§ Excerpted data:
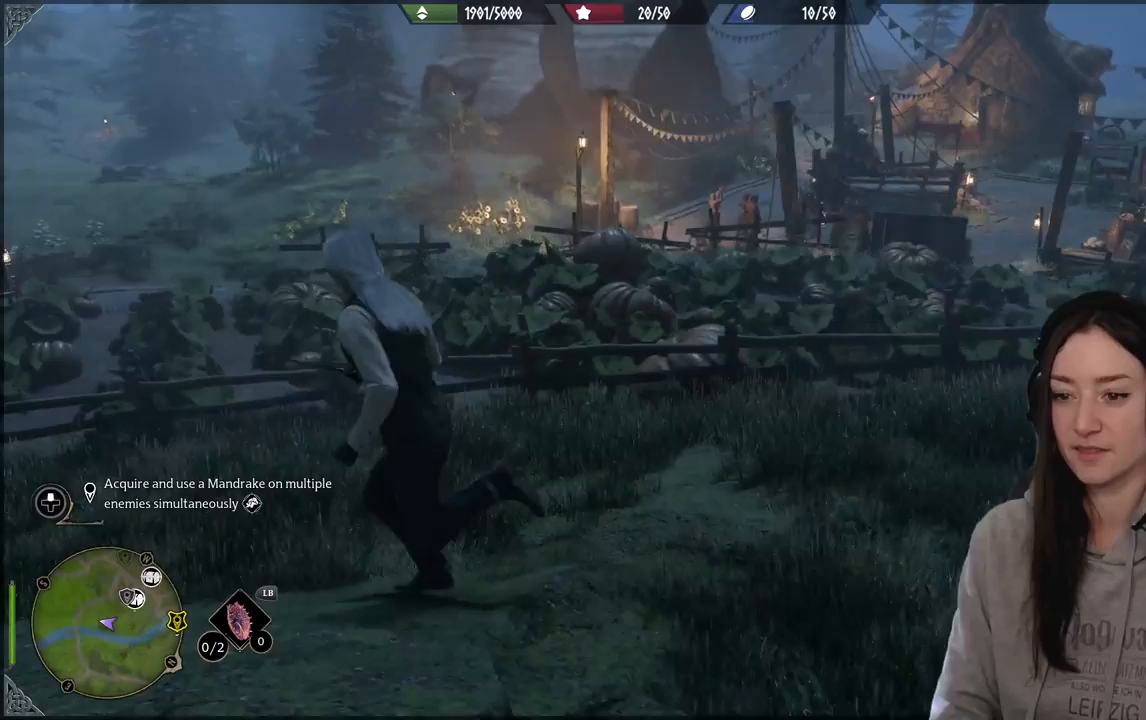
{"buttons": [], "left_stick": "left", "right_stick": "right", "events": [[267, "right_stick", "right"]]}
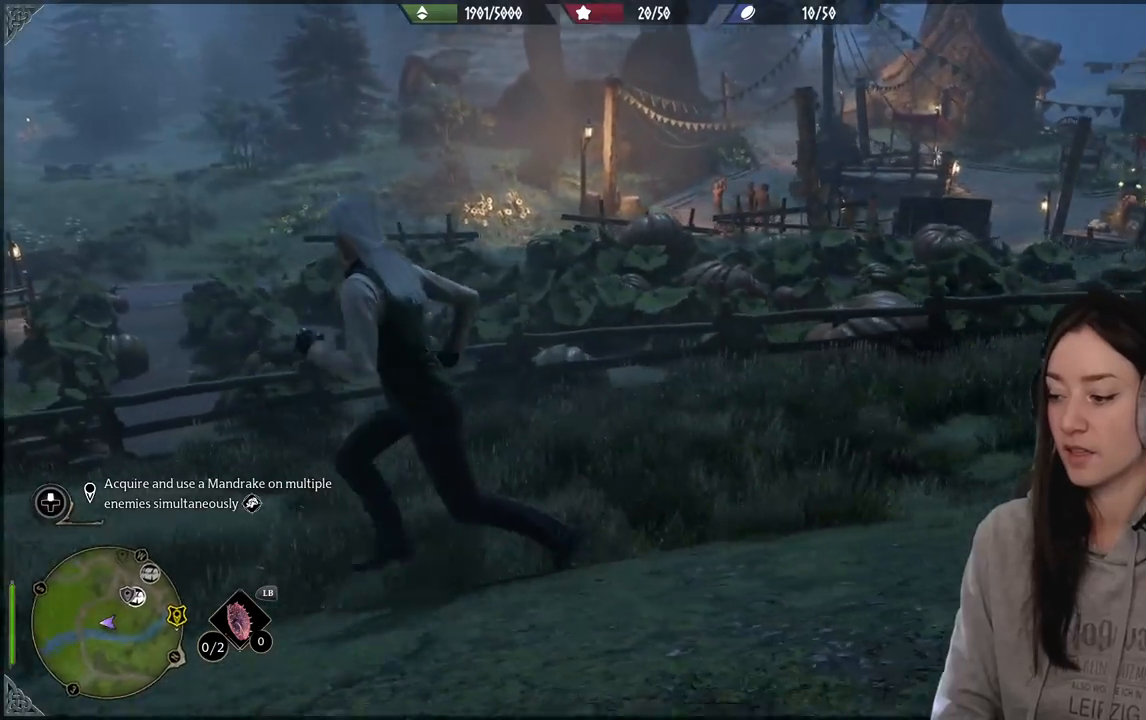
{"buttons": [], "left_stick": "left", "right_stick": "center", "events": [[333, "right_stick", "center"]]}
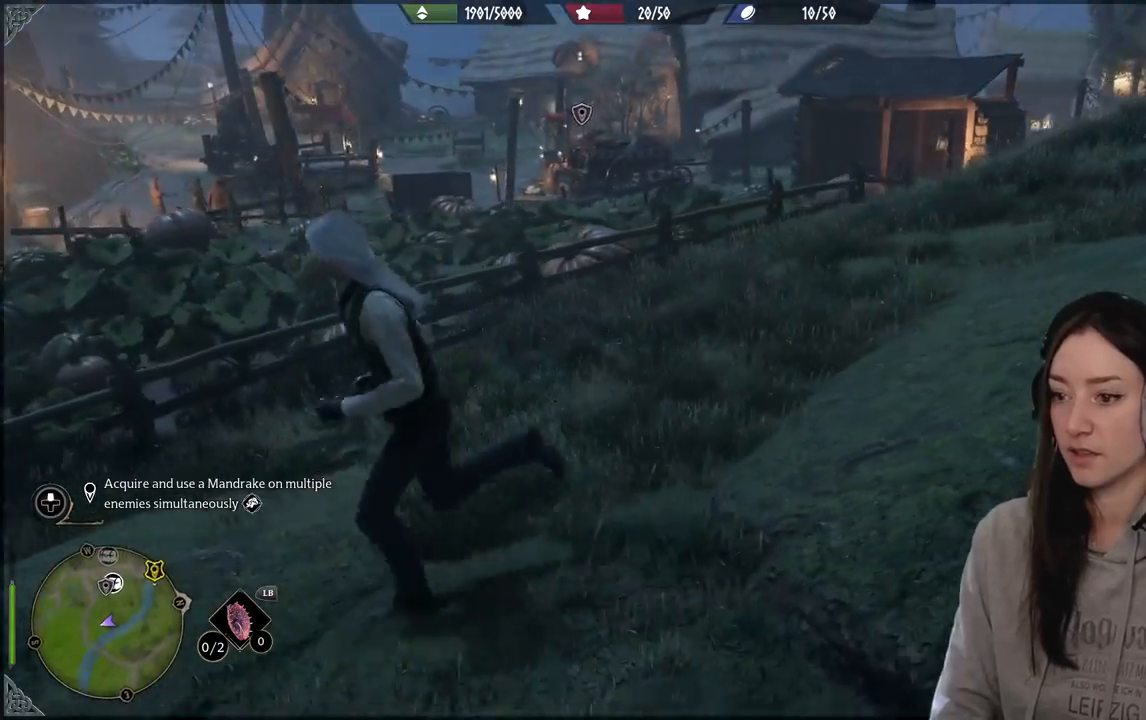
{"buttons": [], "left_stick": "left", "right_stick": "left", "events": [[50, "right_stick", "left"]]}
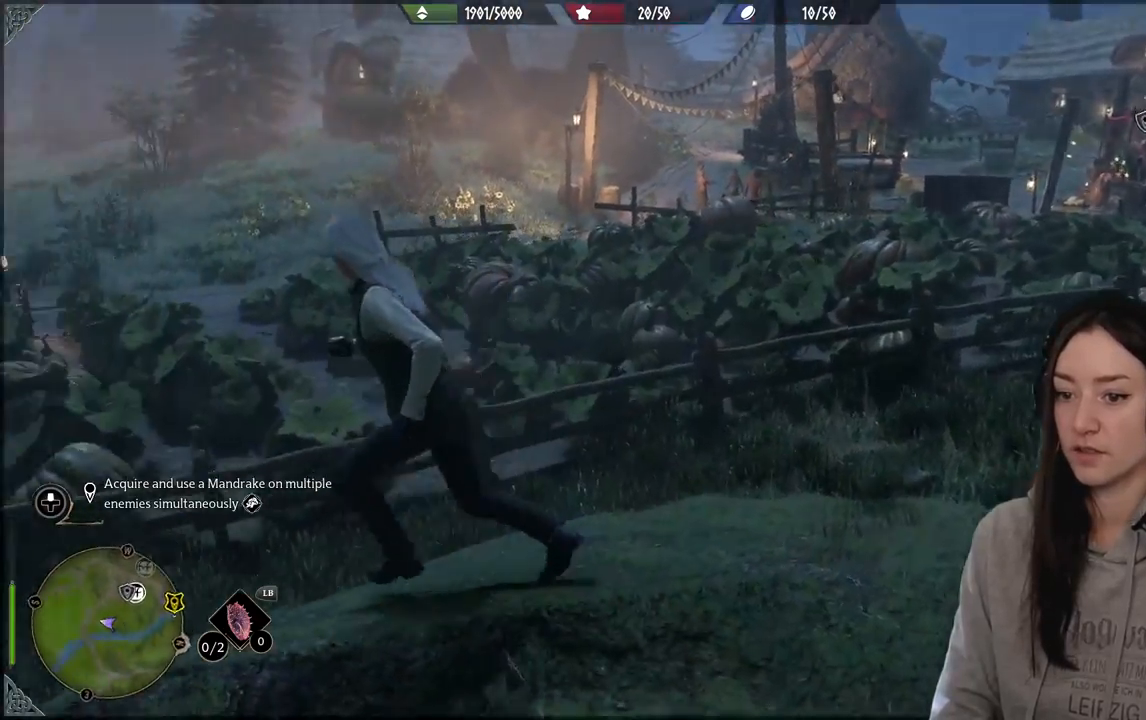
{"buttons": [], "left_stick": "left", "right_stick": "center", "events": [[417, "right_stick", "center"]]}
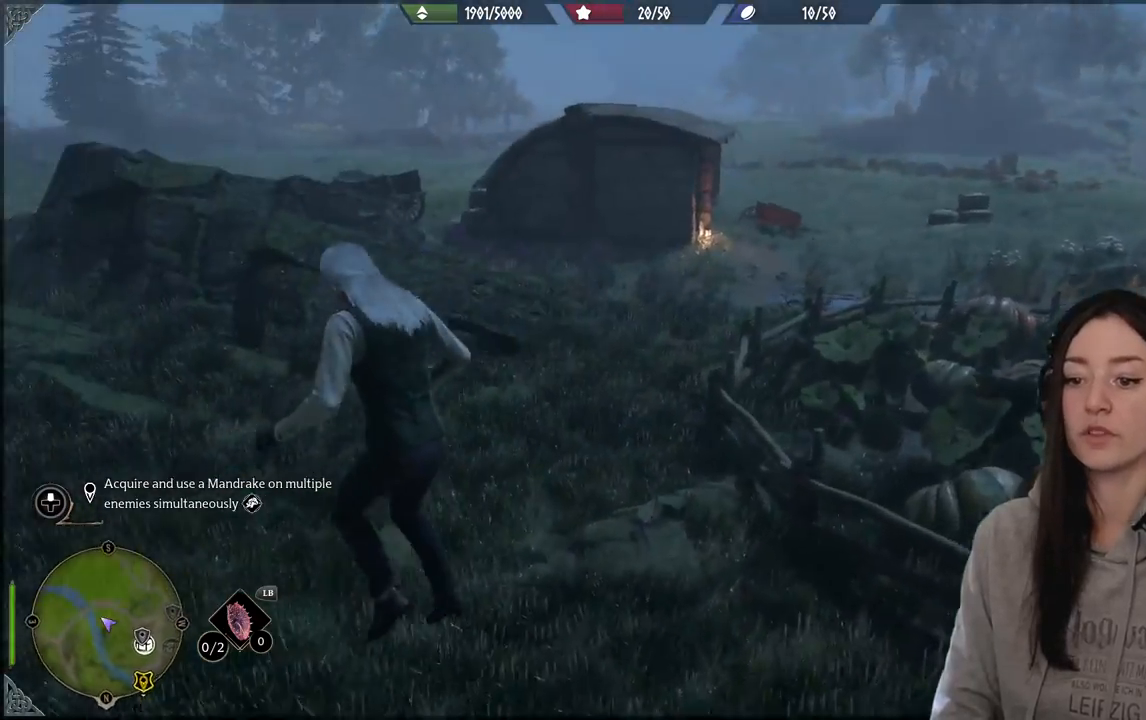
{"buttons": [], "left_stick": "up-right", "right_stick": "center", "events": [[17, "left_stick", "up-left"], [183, "left_stick", "up"], [233, "right_stick", "up-left"], [400, "right_stick", "center"], [500, "left_stick", "up-right"]]}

§ About this exercise: Each line of the material that has the word "center" belongs in the answer.

§ Answer area:
{"buttons": [], "left_stick": "left", "right_stick": "center", "events": [[333, "right_stick", "center"]]}
{"buttons": [], "left_stick": "left", "right_stick": "center", "events": [[417, "right_stick", "center"]]}
{"buttons": [], "left_stick": "up-right", "right_stick": "center", "events": [[17, "left_stick", "up-left"], [183, "left_stick", "up"], [233, "right_stick", "up-left"], [400, "right_stick", "center"], [500, "left_stick", "up-right"]]}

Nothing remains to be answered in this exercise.